Adapun pemadanan data penerima bansos berbasis pada nomor induk kependudukan (NIK) pada kartu tanda penduduk (KTP). NIK warga miskin yang berhak atas bansos umumnya tercatat di DTKS. Namun, menurut Koordinator Pelaksana Strategi Nasional Pencegahan Korupsi (Stranas PK) Pahala Nainggolan, ada pihak yang meminjam KTP warga untuk mendaftar perusahaan.
”Pendaftaran perusahaan rupanya (dilakukan dengan) pinjam KTP. Sekarang, kecemplunglah di AHU (Administrasi Hukum Umum) nama-nama yang ada di DTKS. Kami akan ke AHU, minta diperbaiki (datanya),” kata Pahala.
Petugas menyiapkan sayuran dan buah-buahan untuk warga penerima bantuan sembako di e-Warung Kementerian Sosial di kompleks Kantor Kelurahan Kramat Selatan, Kecamatan Magelang Utara, Kota Magelang, Jawa Tengah, Rabu (26/8/2020).
Hal serupa pernah terjadi pada 2022. BPK menemukan ada penyimpangan dana bansos sebesar 2,5 persen dari total dana Rp 120 triliun yang dimandatkan pemerintah ke Kementerian Sosial.
Penyimpangan terjadi karena ada data penerima bansos yang tidak sesuai. Akibatnya, bantuan yang disalurkan tidak tepat sasaran.
”Ada ASN (aparatur sipil negara) yang menerima bansos. Ada pula orang-orang yang terdaftar di AHU, dalam hal ini pengurus perusahaan. NIK (mereka) telah dibekukan sehingga tahun depan mereka tidak bisa mendapatkan (bansos) lagi,” ucap anggota BPK, Achsanul Qosasi (Kompas.id, 28/7/2022).

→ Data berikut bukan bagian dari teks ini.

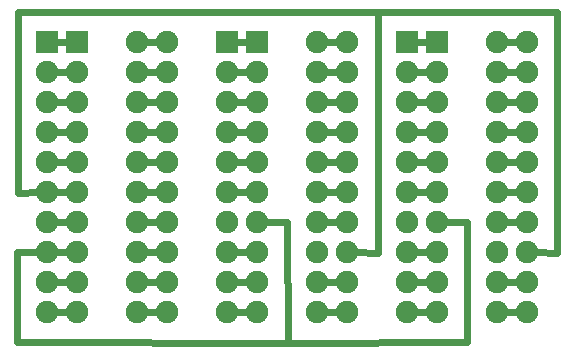
<source format=gbl>
G04 MADE WITH FRITZING*
G04 WWW.FRITZING.ORG*
G04 DOUBLE SIDED*
G04 HOLES PLATED*
G04 CONTOUR ON CENTER OF CONTOUR VECTOR*
%ASAXBY*%
%FSLAX23Y23*%
%MOIN*%
%OFA0B0*%
%SFA1.0B1.0*%
%ADD10C,0.075000*%
%ADD11R,0.075000X0.075000*%
%ADD12C,0.024000*%
%LNCOPPER0*%
G90*
G70*
G54D10*
X1455Y1060D03*
X1755Y1060D03*
X1455Y960D03*
X1755Y960D03*
X1455Y860D03*
X1755Y860D03*
X1455Y760D03*
X1755Y760D03*
X1455Y660D03*
X1755Y660D03*
X1455Y560D03*
X1755Y560D03*
X1455Y460D03*
X1755Y460D03*
X1455Y360D03*
X1755Y360D03*
X1455Y260D03*
X1755Y260D03*
X1455Y160D03*
X1755Y160D03*
X1355Y1060D03*
X1655Y1060D03*
X1355Y960D03*
X1655Y960D03*
X1355Y860D03*
X1655Y860D03*
X1355Y760D03*
X1655Y760D03*
X1355Y660D03*
X1655Y660D03*
X1355Y560D03*
X1655Y560D03*
X1355Y460D03*
X1655Y460D03*
X1355Y360D03*
X1655Y360D03*
X1355Y260D03*
X1655Y260D03*
X1355Y160D03*
X1655Y160D03*
X855Y1060D03*
X1155Y1060D03*
X855Y960D03*
X1155Y960D03*
X855Y860D03*
X1155Y860D03*
X855Y760D03*
X1155Y760D03*
X855Y660D03*
X1155Y660D03*
X855Y560D03*
X1155Y560D03*
X855Y460D03*
X1155Y460D03*
X855Y360D03*
X1155Y360D03*
X855Y260D03*
X1155Y260D03*
X855Y160D03*
X1155Y160D03*
X755Y1060D03*
X1055Y1060D03*
X755Y960D03*
X1055Y960D03*
X755Y860D03*
X1055Y860D03*
X755Y760D03*
X1055Y760D03*
X755Y660D03*
X1055Y660D03*
X755Y560D03*
X1055Y560D03*
X755Y460D03*
X1055Y460D03*
X755Y360D03*
X1055Y360D03*
X755Y260D03*
X1055Y260D03*
X755Y160D03*
X1055Y160D03*
X255Y1060D03*
X555Y1060D03*
X255Y960D03*
X555Y960D03*
X255Y860D03*
X555Y860D03*
X255Y760D03*
X555Y760D03*
X255Y660D03*
X555Y660D03*
X255Y560D03*
X555Y560D03*
X255Y460D03*
X555Y460D03*
X255Y360D03*
X555Y360D03*
X255Y260D03*
X555Y260D03*
X255Y160D03*
X555Y160D03*
X155Y1060D03*
X455Y1060D03*
X155Y960D03*
X455Y960D03*
X155Y860D03*
X455Y860D03*
X155Y760D03*
X455Y760D03*
X155Y660D03*
X455Y660D03*
X155Y560D03*
X455Y560D03*
X155Y460D03*
X455Y460D03*
X155Y360D03*
X455Y360D03*
X155Y260D03*
X455Y260D03*
X155Y160D03*
X455Y160D03*
G54D11*
X1455Y1060D03*
X1355Y1060D03*
X855Y1060D03*
X755Y1060D03*
X255Y1060D03*
X155Y1060D03*
G54D12*
X226Y1060D02*
X184Y1060D01*
D02*
X226Y960D02*
X184Y960D01*
D02*
X226Y860D02*
X184Y860D01*
D02*
X226Y760D02*
X184Y760D01*
D02*
X226Y660D02*
X184Y660D01*
D02*
X226Y560D02*
X184Y560D01*
D02*
X226Y460D02*
X184Y460D01*
D02*
X226Y360D02*
X184Y360D01*
D02*
X226Y260D02*
X184Y260D01*
D02*
X526Y160D02*
X484Y160D01*
D02*
X526Y260D02*
X484Y260D01*
D02*
X526Y360D02*
X484Y360D01*
D02*
X526Y460D02*
X484Y460D01*
D02*
X526Y560D02*
X484Y560D01*
D02*
X526Y660D02*
X484Y660D01*
D02*
X526Y760D02*
X484Y760D01*
D02*
X526Y960D02*
X484Y960D01*
D02*
X526Y1060D02*
X484Y1060D01*
D02*
X526Y860D02*
X484Y860D01*
D02*
X226Y160D02*
X184Y160D01*
D02*
X55Y59D02*
X55Y360D01*
D02*
X55Y360D02*
X126Y360D01*
D02*
X958Y57D02*
X55Y59D01*
D02*
X1126Y660D02*
X1084Y660D01*
D02*
X1426Y960D02*
X1384Y960D01*
D02*
X1726Y860D02*
X1684Y860D01*
D02*
X1726Y660D02*
X1684Y660D01*
D02*
X1426Y1060D02*
X1384Y1060D01*
D02*
X56Y558D02*
X126Y559D01*
D02*
X56Y1159D02*
X56Y558D01*
D02*
X954Y1159D02*
X56Y1159D01*
D02*
X1257Y1159D02*
X954Y1159D01*
D02*
X1257Y358D02*
X1257Y1159D01*
D02*
X1184Y359D02*
X1257Y358D01*
D02*
X1126Y460D02*
X1084Y460D01*
D02*
X1726Y760D02*
X1684Y760D01*
D02*
X1126Y1060D02*
X1084Y1060D01*
D02*
X826Y760D02*
X784Y760D01*
D02*
X826Y960D02*
X784Y960D01*
D02*
X1726Y560D02*
X1684Y560D01*
D02*
X1726Y260D02*
X1684Y260D01*
D02*
X826Y860D02*
X784Y860D01*
D02*
X1726Y960D02*
X1684Y960D01*
D02*
X1426Y160D02*
X1384Y160D01*
D02*
X1126Y760D02*
X1084Y760D01*
D02*
X826Y560D02*
X784Y560D01*
D02*
X1126Y160D02*
X1084Y160D01*
D02*
X826Y260D02*
X784Y260D01*
D02*
X1726Y160D02*
X1684Y160D01*
D02*
X826Y160D02*
X784Y160D01*
D02*
X1426Y660D02*
X1384Y660D01*
D02*
X826Y660D02*
X784Y660D01*
D02*
X1126Y960D02*
X1084Y960D01*
D02*
X1426Y260D02*
X1384Y260D01*
D02*
X1126Y260D02*
X1084Y260D01*
D02*
X1426Y560D02*
X1384Y560D01*
D02*
X1426Y760D02*
X1384Y760D01*
D02*
X1426Y860D02*
X1384Y860D01*
D02*
X1726Y1060D02*
X1684Y1060D01*
D02*
X826Y1060D02*
X784Y1060D01*
D02*
X1726Y460D02*
X1684Y460D01*
D02*
X1126Y560D02*
X1084Y560D01*
D02*
X1257Y358D02*
X1257Y1159D01*
D02*
X1257Y1159D02*
X1853Y1159D01*
D02*
X1184Y359D02*
X1257Y358D01*
D02*
X1853Y1159D02*
X1853Y358D01*
D02*
X1853Y358D02*
X1784Y359D01*
D02*
X1126Y860D02*
X1084Y860D01*
D02*
X1555Y60D02*
X1555Y459D01*
D02*
X1555Y459D02*
X1484Y459D01*
D02*
X958Y57D02*
X1555Y60D01*
D02*
X953Y459D02*
X958Y57D01*
D02*
X884Y459D02*
X953Y459D01*
D02*
X1384Y360D02*
X1426Y360D01*
D02*
X784Y360D02*
X826Y360D01*
G04 End of Copper0*
M02*
</source>
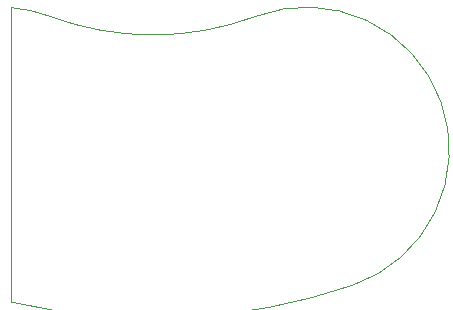
<source format=gbr>
%TF.GenerationSoftware,KiCad,Pcbnew,9.0.3*%
%TF.CreationDate,2025-12-28T20:16:34+01:00*%
%TF.ProjectId,Gleichrichter_Fernlicht,476c6569-6368-4726-9963-687465725f46,rev?*%
%TF.SameCoordinates,Original*%
%TF.FileFunction,Profile,NP*%
%FSLAX46Y46*%
G04 Gerber Fmt 4.6, Leading zero omitted, Abs format (unit mm)*
G04 Created by KiCad (PCBNEW 9.0.3) date 2025-12-28 20:16:34*
%MOMM*%
%LPD*%
G01*
G04 APERTURE LIST*
%TA.AperFunction,Profile*%
%ADD10C,0.100000*%
%TD*%
G04 APERTURE END LIST*
D10*
X153318245Y-97318852D02*
G75*
G02*
X135820947Y-97318852I-8748649J23337218D01*
G01*
X132590405Y-96590537D02*
G75*
G02*
X135820946Y-97318854I-1026005J-12079863D01*
G01*
X132590405Y-121517649D02*
X132590405Y-96590537D01*
X153318245Y-97318851D02*
G75*
G02*
X161484553Y-120096549I4252125J-11328269D01*
G01*
X161484554Y-120096553D02*
G75*
G02*
X132590405Y-121517650I-16916914J49506943D01*
G01*
M02*

</source>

Per 28 Juli 2022, ada 64 ASN yang telah menyetor kembali bansos senilai Rp 109 juta, sementara 126 pendamping mengembalikan Rp 202 juta.
Petugas mengurus pencairan uang warga dalam penyaluran bantuan Program Keluarga Harapan, bantuan pangan nontuna,i dan bantuan langsung tunai (BLT) minyak goreng di Kantor Kecamatan Rungkut, Kota Surabaya, Jawa Timur, Sabtu (16/4/2022).
Pemutakhiran data
Pahala mengatakan, pada 2023, DTKS akan menjadi rujukan bagi semua program pemerintah yang ditujukan kepada warga miskin. Itu sebabnya, data di DTKS mesti dimutakhirkan secara berkala. Data yang akurat dan mutakhir akan meminimalkan potensi bansos salah sasaran.
”(Data di DTKS) Pasti tidak sempurna. Ada satu atau dua (ketidakcocokan). Tapi, perbaikan DTKS itu tanggung jawab pemerintah daerah,” ujar Pahala. ”Kemensos dapat data yang disumbang dari pemerintah daerah,” tambahnya.
Data DTKS juga penting sebagai sumber daya menentukan penerima bantuan iuran (PBI) program Jaminan Kesehatan Nasional (JKN). Kementerian Sosial telah melakukan validasi (cleansing) data PBI lama tahun 2021 dengan menghapus 5,39 juta data ganda dan 1,95 juta orang yang sudah meninggal.